##### EXTRACTED ENTRIES #####
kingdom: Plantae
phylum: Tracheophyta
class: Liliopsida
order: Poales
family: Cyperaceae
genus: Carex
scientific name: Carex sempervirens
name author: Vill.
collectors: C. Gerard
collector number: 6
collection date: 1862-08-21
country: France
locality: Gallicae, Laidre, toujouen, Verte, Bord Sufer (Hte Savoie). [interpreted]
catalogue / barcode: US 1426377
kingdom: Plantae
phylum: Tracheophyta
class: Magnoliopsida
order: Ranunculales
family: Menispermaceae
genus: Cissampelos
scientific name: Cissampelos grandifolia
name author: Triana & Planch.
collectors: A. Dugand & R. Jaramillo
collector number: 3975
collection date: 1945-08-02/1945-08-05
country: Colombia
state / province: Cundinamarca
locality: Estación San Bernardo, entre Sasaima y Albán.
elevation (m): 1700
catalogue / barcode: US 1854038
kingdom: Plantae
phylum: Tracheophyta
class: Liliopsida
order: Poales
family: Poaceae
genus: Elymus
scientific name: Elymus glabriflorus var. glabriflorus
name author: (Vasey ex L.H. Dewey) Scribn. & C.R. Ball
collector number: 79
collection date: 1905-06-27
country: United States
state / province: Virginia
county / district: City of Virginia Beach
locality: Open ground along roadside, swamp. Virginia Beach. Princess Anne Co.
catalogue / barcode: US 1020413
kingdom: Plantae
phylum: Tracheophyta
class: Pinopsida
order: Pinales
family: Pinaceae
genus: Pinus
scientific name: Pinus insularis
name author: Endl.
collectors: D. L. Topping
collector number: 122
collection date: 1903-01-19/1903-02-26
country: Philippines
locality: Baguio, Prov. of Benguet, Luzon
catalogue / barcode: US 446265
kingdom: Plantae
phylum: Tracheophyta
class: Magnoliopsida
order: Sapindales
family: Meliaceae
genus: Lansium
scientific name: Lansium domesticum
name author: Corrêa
#####
# [PROBLEM DESCRIPTION]
Could you output every row above again, word for word and with nothing changed?

# [OUTPUT]
kingdom: Plantae
phylum: Tracheophyta
class: Liliopsida
order: Poales
family: Cyperaceae
genus: Carex
scientific name: Carex sempervirens
name author: Vill.
collectors: C. Gerard
collector number: 6
collection date: 1862-08-21
country: France
locality: Gallicae, Laidre, toujouen, Verte, Bord Sufer (Hte Savoie). [interpreted]
catalogue / barcode: US 1426377
kingdom: Plantae
phylum: Tracheophyta
class: Magnoliopsida
order: Ranunculales
family: Menispermaceae
genus: Cissampelos
scientific name: Cissampelos grandifolia
name author: Triana & Planch.
collectors: A. Dugand & R. Jaramillo
collector number: 3975
collection date: 1945-08-02/1945-08-05
country: Colombia
state / province: Cundinamarca
locality: Estación San Bernardo, entre Sasaima y Albán.
elevation (m): 1700
catalogue / barcode: US 1854038
kingdom: Plantae
phylum: Tracheophyta
class: Liliopsida
order: Poales
family: Poaceae
genus: Elymus
scientific name: Elymus glabriflorus var. glabriflorus
name author: (Vasey ex L.H. Dewey) Scribn. & C.R. Ball
collector number: 79
collection date: 1905-06-27
country: United States
state / province: Virginia
county / district: City of Virginia Beach
locality: Open ground along roadside, swamp. Virginia Beach. Princess Anne Co.
catalogue / barcode: US 1020413
kingdom: Plantae
phylum: Tracheophyta
class: Pinopsida
order: Pinales
family: Pinaceae
genus: Pinus
scientific name: Pinus insularis
name author: Endl.
collectors: D. L. Topping
collector number: 122
collection date: 1903-01-19/1903-02-26
country: Philippines
locality: Baguio, Prov. of Benguet, Luzon
catalogue / barcode: US 446265
kingdom: Plantae
phylum: Tracheophyta
class: Magnoliopsida
order: Sapindales
family: Meliaceae
genus: Lansium
scientific name: Lansium domesticum
name author: Corrêa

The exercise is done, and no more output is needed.